While you probably won’t include any ofWe are proud of our achievements, so it is important that we highlight the Department ofChildren and Families are still contributing to the well-being of children our top priority. As a system ofWe will do everything we can to locate a relative or nonrelative caregiver for the children who have been removed. fromThey are their biological parents. We strive to preserve the family whenever possible. Over the past couple of years, we’ve actually been more successful in this goal. ofFor years, we have put considerable resources into achieving this goal. We are able to attest that Florida is at an 18.-year low in removal. fromFamily caregivers. Florida also has millions invested in family caregivers. ofFamily placements have improved by $2.5 billion over the past three years.

We are committed to maintaining integrity ofOur mission is to work with local communities in order to protect the vulnerable and to promote strong, economically self-sufficient families.

However, the Williams’ and three other Florida family names in the lawsuit insist that they did not experience this.

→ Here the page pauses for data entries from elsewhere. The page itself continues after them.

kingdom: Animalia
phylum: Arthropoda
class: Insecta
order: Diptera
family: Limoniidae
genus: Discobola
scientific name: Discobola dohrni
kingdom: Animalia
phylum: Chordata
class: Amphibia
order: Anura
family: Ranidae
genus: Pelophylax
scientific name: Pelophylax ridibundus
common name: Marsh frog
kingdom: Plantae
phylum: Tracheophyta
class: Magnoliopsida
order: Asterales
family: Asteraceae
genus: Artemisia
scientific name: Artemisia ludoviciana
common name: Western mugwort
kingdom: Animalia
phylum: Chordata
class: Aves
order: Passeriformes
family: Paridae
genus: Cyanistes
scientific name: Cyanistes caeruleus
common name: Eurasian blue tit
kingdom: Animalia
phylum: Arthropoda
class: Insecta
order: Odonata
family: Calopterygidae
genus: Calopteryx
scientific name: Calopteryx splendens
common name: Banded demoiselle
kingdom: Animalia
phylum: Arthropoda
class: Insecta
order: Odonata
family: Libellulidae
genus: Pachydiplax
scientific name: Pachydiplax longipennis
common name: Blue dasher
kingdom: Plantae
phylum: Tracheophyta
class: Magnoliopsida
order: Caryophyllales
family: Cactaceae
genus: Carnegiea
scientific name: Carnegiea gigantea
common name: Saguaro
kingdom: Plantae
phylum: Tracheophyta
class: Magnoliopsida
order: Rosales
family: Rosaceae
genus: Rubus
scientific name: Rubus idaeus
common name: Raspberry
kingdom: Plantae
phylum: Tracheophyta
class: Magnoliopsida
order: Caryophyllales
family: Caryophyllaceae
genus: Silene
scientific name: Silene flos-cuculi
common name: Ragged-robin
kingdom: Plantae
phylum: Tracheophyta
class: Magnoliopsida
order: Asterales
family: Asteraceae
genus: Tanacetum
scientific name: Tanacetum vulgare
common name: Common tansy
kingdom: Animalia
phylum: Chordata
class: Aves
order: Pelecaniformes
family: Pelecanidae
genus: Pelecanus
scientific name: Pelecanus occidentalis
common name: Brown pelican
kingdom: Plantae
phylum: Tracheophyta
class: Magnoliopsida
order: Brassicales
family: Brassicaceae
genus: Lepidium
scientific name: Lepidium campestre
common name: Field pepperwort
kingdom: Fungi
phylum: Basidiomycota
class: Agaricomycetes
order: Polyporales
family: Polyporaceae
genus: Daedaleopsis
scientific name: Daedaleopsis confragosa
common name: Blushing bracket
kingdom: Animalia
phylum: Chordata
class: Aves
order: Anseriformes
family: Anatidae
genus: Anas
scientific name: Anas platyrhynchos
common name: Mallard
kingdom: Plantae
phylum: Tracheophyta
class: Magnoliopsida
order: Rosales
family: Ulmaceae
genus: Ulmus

Now, they’re hoping the justice system can do what, they believe, the state’s child welfare system went out of its way and against the law not to— bring these children back home to them.

“She’s a black child, raised in a white household and she’s going to find out that she was stolen and stolen from an excellent family, “ said great-aunt Leigh Crutch about the Williams’ daughter.

“The system is a lie, that’s what it is,” the baby’s mom said.

Joseph Hubbard

Joseph Hubbard is a seasoned journalist passionate about uncovering stories and reporting on events that shape our world. With a strong background in journalism, he has dedicated his career to providing accurate, unbiased, and insightful news coverage to the public.